(Source information begins)

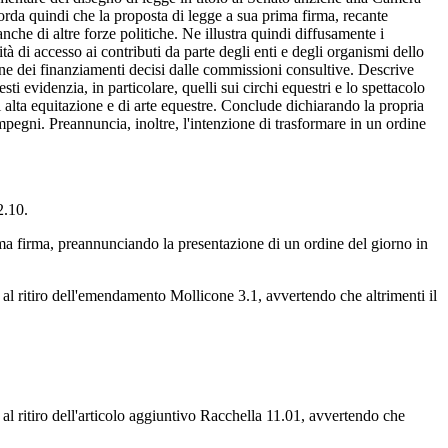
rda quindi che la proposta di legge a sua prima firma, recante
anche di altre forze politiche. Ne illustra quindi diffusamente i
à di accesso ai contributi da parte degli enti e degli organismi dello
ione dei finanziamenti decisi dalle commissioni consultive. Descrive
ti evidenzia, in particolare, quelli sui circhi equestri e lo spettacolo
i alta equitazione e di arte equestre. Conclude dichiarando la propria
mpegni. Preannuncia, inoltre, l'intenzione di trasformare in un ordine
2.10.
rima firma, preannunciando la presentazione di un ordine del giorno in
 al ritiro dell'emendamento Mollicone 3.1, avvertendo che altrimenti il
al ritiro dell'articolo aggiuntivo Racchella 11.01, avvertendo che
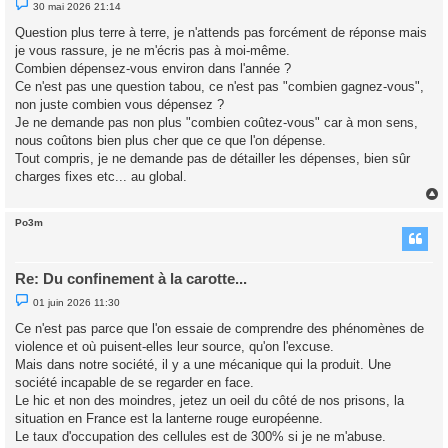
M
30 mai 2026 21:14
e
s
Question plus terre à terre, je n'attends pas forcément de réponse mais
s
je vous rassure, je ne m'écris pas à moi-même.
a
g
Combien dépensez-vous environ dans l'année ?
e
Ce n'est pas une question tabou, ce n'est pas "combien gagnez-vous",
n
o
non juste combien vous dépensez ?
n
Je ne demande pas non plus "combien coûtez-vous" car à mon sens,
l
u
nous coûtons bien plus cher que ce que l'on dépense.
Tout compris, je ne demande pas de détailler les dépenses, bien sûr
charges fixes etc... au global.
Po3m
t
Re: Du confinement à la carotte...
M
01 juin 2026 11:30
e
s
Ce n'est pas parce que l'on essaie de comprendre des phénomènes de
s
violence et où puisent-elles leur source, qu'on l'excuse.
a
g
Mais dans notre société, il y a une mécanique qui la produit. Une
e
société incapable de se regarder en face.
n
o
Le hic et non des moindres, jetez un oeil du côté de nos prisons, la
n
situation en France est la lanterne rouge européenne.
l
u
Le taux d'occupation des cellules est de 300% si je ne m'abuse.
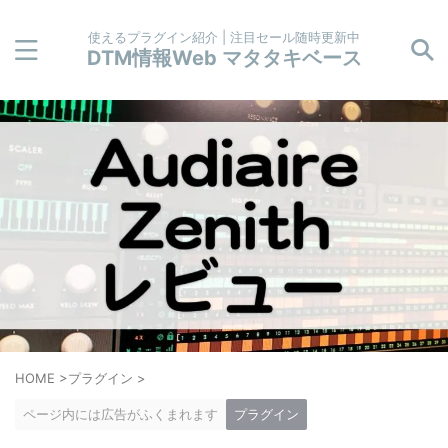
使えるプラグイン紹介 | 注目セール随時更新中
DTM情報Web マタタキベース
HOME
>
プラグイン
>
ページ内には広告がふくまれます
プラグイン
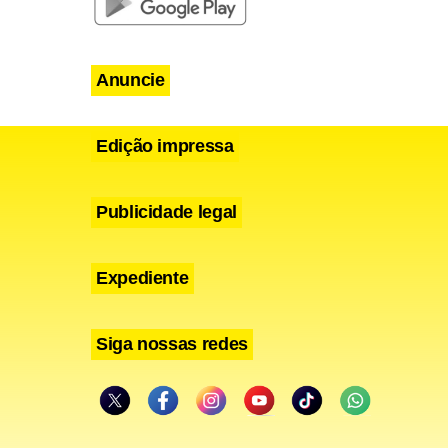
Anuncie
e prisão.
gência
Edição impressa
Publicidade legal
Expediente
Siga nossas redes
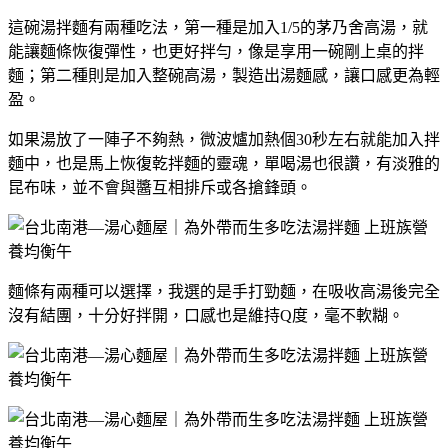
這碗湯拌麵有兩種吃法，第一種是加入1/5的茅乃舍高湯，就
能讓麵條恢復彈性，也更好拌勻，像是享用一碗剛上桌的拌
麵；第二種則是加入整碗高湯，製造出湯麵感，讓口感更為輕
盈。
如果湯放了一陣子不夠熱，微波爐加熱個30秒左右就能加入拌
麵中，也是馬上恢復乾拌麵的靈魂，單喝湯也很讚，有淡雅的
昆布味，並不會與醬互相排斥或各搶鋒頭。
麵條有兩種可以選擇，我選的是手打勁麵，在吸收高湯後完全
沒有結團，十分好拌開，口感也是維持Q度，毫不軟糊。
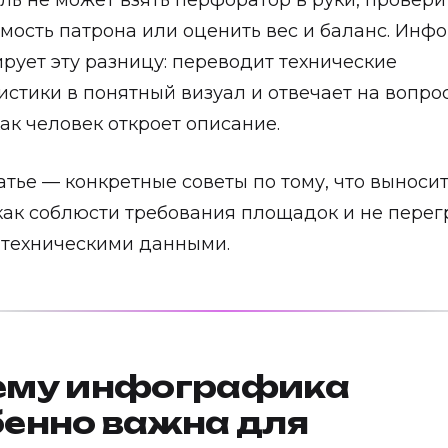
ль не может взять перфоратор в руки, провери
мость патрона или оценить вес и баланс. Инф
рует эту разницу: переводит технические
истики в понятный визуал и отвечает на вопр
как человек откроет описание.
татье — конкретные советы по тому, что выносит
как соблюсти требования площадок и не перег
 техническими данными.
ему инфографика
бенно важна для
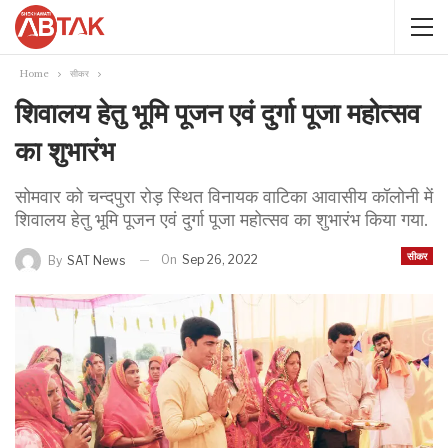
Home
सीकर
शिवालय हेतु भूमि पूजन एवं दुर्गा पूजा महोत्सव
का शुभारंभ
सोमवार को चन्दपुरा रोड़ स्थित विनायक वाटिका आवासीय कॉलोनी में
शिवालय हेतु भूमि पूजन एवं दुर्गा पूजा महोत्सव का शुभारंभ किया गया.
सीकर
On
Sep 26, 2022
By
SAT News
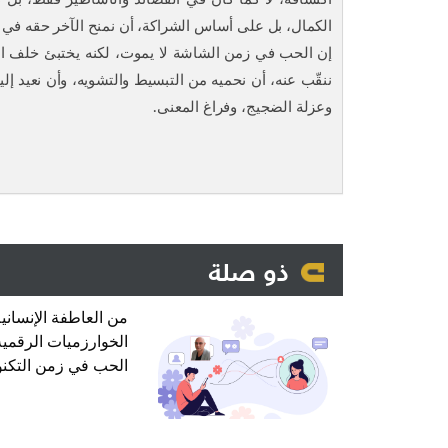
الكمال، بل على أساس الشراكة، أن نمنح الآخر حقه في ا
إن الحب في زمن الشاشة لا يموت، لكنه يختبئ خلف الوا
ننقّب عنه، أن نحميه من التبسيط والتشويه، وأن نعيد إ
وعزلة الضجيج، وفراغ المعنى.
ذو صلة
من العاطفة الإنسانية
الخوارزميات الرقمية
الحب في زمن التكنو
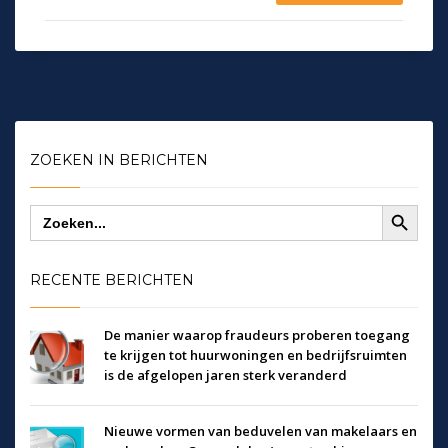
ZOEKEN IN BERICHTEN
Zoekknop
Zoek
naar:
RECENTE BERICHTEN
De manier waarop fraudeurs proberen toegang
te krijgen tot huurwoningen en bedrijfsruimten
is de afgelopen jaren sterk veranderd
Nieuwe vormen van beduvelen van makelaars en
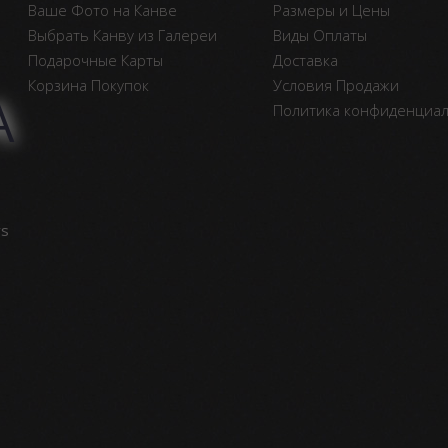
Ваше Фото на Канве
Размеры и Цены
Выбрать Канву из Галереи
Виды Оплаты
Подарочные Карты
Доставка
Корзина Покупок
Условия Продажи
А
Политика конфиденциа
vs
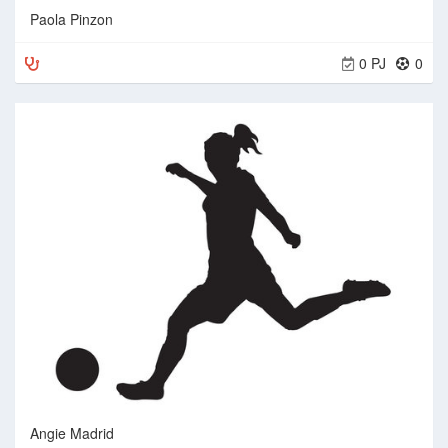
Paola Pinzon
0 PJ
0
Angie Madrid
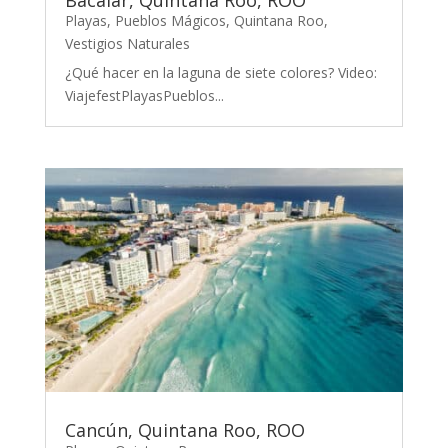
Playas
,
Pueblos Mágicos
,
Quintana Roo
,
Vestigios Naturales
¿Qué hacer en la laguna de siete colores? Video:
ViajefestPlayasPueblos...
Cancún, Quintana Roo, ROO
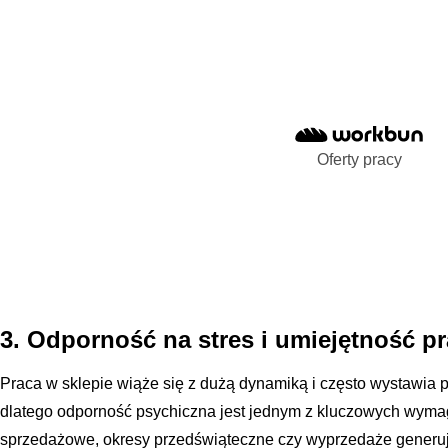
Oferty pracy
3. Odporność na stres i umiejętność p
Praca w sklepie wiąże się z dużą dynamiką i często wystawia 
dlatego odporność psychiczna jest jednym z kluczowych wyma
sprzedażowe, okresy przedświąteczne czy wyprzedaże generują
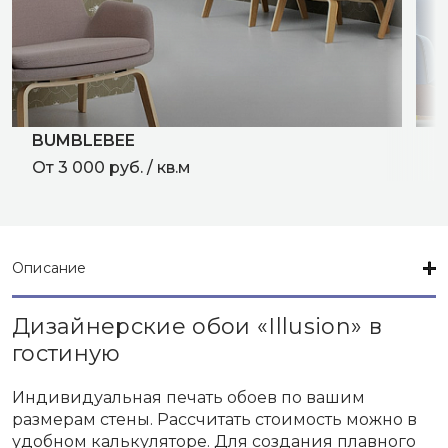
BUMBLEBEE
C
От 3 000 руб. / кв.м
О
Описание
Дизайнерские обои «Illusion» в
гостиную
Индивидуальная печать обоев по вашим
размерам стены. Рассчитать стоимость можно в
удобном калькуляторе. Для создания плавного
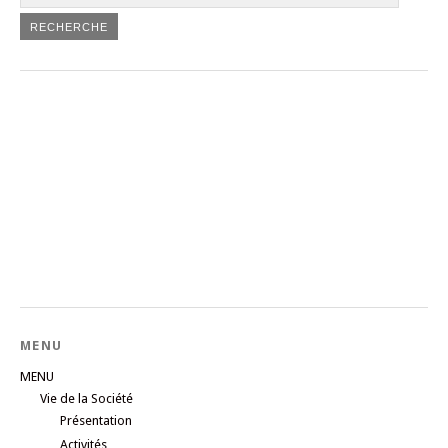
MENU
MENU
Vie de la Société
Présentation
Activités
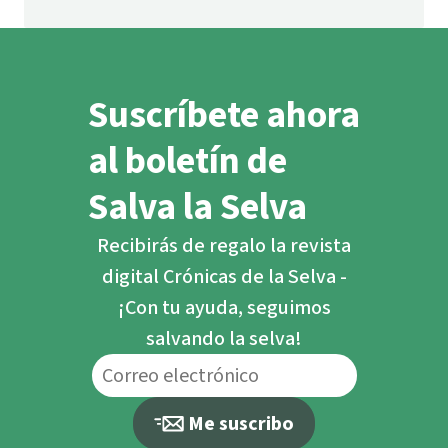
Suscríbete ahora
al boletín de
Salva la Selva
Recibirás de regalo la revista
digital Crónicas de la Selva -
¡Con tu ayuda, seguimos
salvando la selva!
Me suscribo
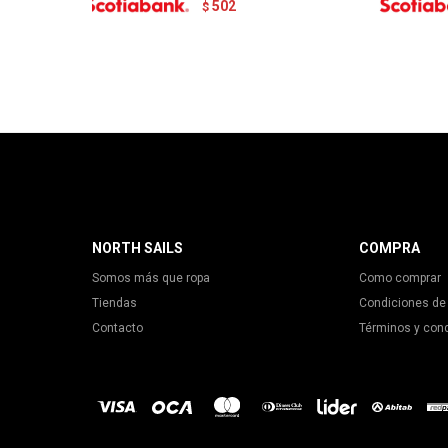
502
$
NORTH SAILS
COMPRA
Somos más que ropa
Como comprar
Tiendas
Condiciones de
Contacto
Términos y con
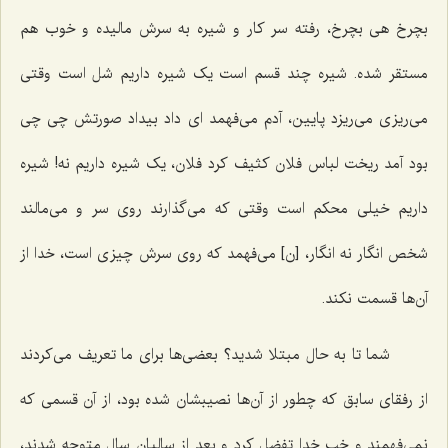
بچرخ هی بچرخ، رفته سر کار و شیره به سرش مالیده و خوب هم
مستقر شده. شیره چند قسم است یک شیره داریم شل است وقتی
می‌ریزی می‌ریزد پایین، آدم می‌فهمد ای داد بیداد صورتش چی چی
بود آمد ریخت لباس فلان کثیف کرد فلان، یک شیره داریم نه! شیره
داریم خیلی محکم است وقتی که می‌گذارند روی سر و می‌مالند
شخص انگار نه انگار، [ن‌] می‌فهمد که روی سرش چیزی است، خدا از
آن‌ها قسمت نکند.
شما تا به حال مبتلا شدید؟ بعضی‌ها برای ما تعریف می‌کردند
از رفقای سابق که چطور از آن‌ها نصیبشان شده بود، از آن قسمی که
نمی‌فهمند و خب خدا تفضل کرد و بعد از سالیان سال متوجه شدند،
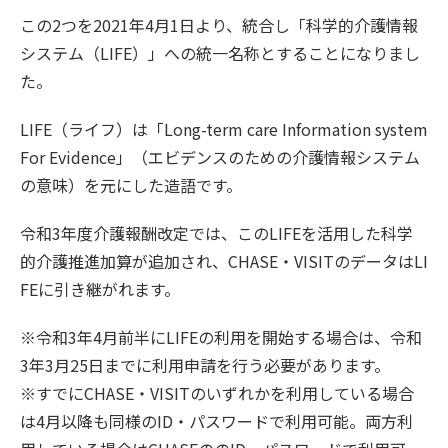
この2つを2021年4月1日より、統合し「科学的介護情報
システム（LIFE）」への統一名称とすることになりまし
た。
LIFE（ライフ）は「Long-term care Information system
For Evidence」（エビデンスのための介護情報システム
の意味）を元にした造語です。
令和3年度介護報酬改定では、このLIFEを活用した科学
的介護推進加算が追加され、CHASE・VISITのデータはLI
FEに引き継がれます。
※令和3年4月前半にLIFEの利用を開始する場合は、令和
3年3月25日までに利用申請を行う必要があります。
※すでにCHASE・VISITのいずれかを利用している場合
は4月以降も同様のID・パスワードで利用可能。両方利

(Source information ends)

Exactly as they stand, retype all the entries, but omit the pictures.

Answer to this exercise:
rda quindi che la proposta di legge a sua prima firma, recante
anche di altre forze politiche. Ne illustra quindi diffusamente i
à di accesso ai contributi da parte degli enti e degli organismi dello
ione dei finanziamenti decisi dalle commissioni consultive. Descrive
ti evidenzia, in particolare, quelli sui circhi equestri e lo spettacolo
i alta equitazione e di arte equestre. Conclude dichiarando la propria
mpegni. Preannuncia, inoltre, l'intenzione di trasformare in un ordine
2.10.
rima firma, preannunciando la presentazione di un ordine del giorno in
 al ritiro dell'emendamento Mollicone 3.1, avvertendo che altrimenti il
al ritiro dell'articolo aggiuntivo Racchella 11.01, avvertendo che
M
30 mai 2026 21:14
e
s
Question plus terre à terre, je n'attends pas forcément de réponse mais
s
je vous rassure, je ne m'écris pas à moi-même.
a
g
Combien dépensez-vous environ dans l'année ?
e
Ce n'est pas une question tabou, ce n'est pas "combien gagnez-vous",
n
o
non juste combien vous dépensez ?
n
Je ne demande pas non plus "combien coûtez-vous" car à mon sens,
l
u
nous coûtons bien plus cher que ce que l'on dépense.
Tout compris, je ne demande pas de détailler les dépenses, bien sûr
charges fixes etc... au global.
Po3m
t
Re: Du confinement à la carotte...
M
01 juin 2026 11:30
e
s
Ce n'est pas parce que l'on essaie de comprendre des phénomènes de
s
violence et où puisent-elles leur source, qu'on l'excuse.
a
g
Mais dans notre société, il y a une mécanique qui la produit. Une
e
société incapable de se regarder en face.
n
o
Le hic et non des moindres, jetez un oeil du côté de nos prisons, la
n
situation en France est la lanterne rouge européenne.
l
u
Le taux d'occupation des cellules est de 300% si je ne m'abuse.
使えるプラグイン紹介 | 注目セール随時更新中
DTM情報Web マタタキベース
HOME
>
プラグイン
>
ページ内には広告がふくまれます
プラグイン
Anuncie
e prisão.
gência
Edição impressa
Publicidade legal
Expediente
Siga nossas redes
這碗湯拌麵有兩種吃法，第一種是加入1/5的茅乃舍高湯，就
能讓麵條恢復彈性，也更好拌勻，像是享用一碗剛上桌的拌
麵；第二種則是加入整碗高湯，製造出湯麵感，讓口感更為輕
盈。
如果湯放了一陣子不夠熱，微波爐加熱個30秒左右就能加入拌
麵中，也是馬上恢復乾拌麵的靈魂，單喝湯也很讚，有淡雅的
昆布味，並不會與醬互相排斥或各搶鋒頭。
麵條有兩種可以選擇，我選的是手打勁麵，在吸收高湯後完全
沒有結團，十分好拌開，口感也是維持Q度，毫不軟糊。
ль не может взять перфоратор в руки, провери
мость патрона или оценить вес и баланс. Инф
рует эту разницу: переводит технические
истики в понятный визуал и отвечает на вопр
как человек откроет описание.
татье — конкретные советы по тому, что выносит
как соблюсти требования площадок и не перег
 техническими данными.
ему инфографика
бенно важна для
Home
सीकर
शिवालय हेतु भूमि पूजन एवं दुर्गा पूजा महोत्सव
का शुभारंभ
सोमवार को चन्दपुरा रोड़ स्थित विनायक वाटिका आवासीय कॉलोनी में
शिवालय हेतु भूमि पूजन एवं दुर्गा पूजा महोत्सव का शुभारंभ किया गया.
सीकर
On
Sep 26, 2022
By
SAT News
الكمال، بل على أساس الشراكة، أن نمنح الآخر حقه في ا
إن الحب في زمن الشاشة لا يموت، لكنه يختبئ خلف الوا
ننقّب عنه، أن نحميه من التبسيط والتشويه، وأن نعيد إ
وعزلة الضجيج، وفراغ المعنى.
ذو صلة
من العاطفة الإنسانية
الخوارزميات الرقمية
الحب في زمن التكنو
ZOEKEN IN BERICHTEN
Zoekknop
Zoek
naar:
RECENTE BERICHTEN
De manier waarop fraudeurs proberen toegang
te krijgen tot huurwoningen en bedrijfsruimten
is de afgelopen jaren sterk veranderd
Nieuwe vormen van beduvelen van makelaars en
Ваше Фото на Канве
Размеры и Цены
Выбрать Канву из Галереи
Виды Оплаты
Подарочные Карты
Доставка
Корзина Покупок
Условия Продажи
А
Политика конфиденциа
vs
Paola Pinzon
0 PJ
0
Angie Madrid
Playas
,
Pueblos Mágicos
,
Quintana Roo
,
Vestigios Naturales
¿Qué hacer en la laguna de siete colores? Video:
ViajefestPlayasPueblos...
Cancún, Quintana Roo, ROO
Oferty pracy
3. Odporność na stres i umiejętność p
Praca w sklepie wiąże się z dużą dynamiką i często wystawia 
dlatego odporność psychiczna jest jednym z kluczowych wyma
sprzedażowe, okresy przedświąteczne czy wyprzedaże generują
BUMBLEBEE
C
От 3 000 руб. / кв.м
О
Описание
Дизайнерские обои «Illusion» в
гостиную
Индивидуальная печать обоев по вашим
размерам стены. Рассчитать стоимость можно в
удобном калькуляторе. Для создания плавного
MENU
MENU
Vie de la Société
Présentation
Activités
Suscríbete ahora
al boletín de
Salva la Selva
Recibirás de regalo la revista
digital Crónicas de la Selva -
¡Con tu ayuda, seguimos
salvando la selva!
Me suscribo
502
$
NORTH SAILS
COMPRA
Somos más que ropa
Como comprar
Tiendas
Condiciones de
Contacto
Términos y con
بچرخ هی بچرخ، رفته سر کار و شیره به سرش مالیده و خوب هم
مستقر شده. شیره چند قسم است یک شیره داریم شل است وقتی
می‌ریزی می‌ریزد پایین، آدم می‌فهمد ای داد بیداد صورتش چی چی
بود آمد ریخت لباس فلان کثیف کرد فلان، یک شیره داریم نه! شیره
داریم خیلی محکم است وقتی که می‌گذارند روی سر و می‌مالند
شخص انگار نه انگار، [ن‌] می‌فهمد که روی سرش چیزی است، خدا از
آن‌ها قسمت نکند.
شما تا به حال مبتلا شدید؟ بعضی‌ها برای ما تعریف می‌کردند
از رفقای سابق که چطور از آن‌ها نصیبشان شده بود، از آن قسمی که
نمی‌فهمند و خب خدا تفضل کرد و بعد از سالیان سال متوجه شدند،
この2つを2021年4月1日より、統合し「科学的介護情報
システム（LIFE）」への統一名称とすることになりまし
た。
LIFE（ライフ）は「Long-term care Information system
For Evidence」（エビデンスのための介護情報システム
の意味）を元にした造語です。
令和3年度介護報酬改定では、このLIFEを活用した科学
的介護推進加算が追加され、CHASE・VISITのデータはLI
FEに引き継がれます。
※令和3年4月前半にLIFEの利用を開始する場合は、令和
3年3月25日までに利用申請を行う必要があります。
※すでにCHASE・VISITのいずれかを利用している場合
は4月以降も同様のID・パスワードで利用可能。両方利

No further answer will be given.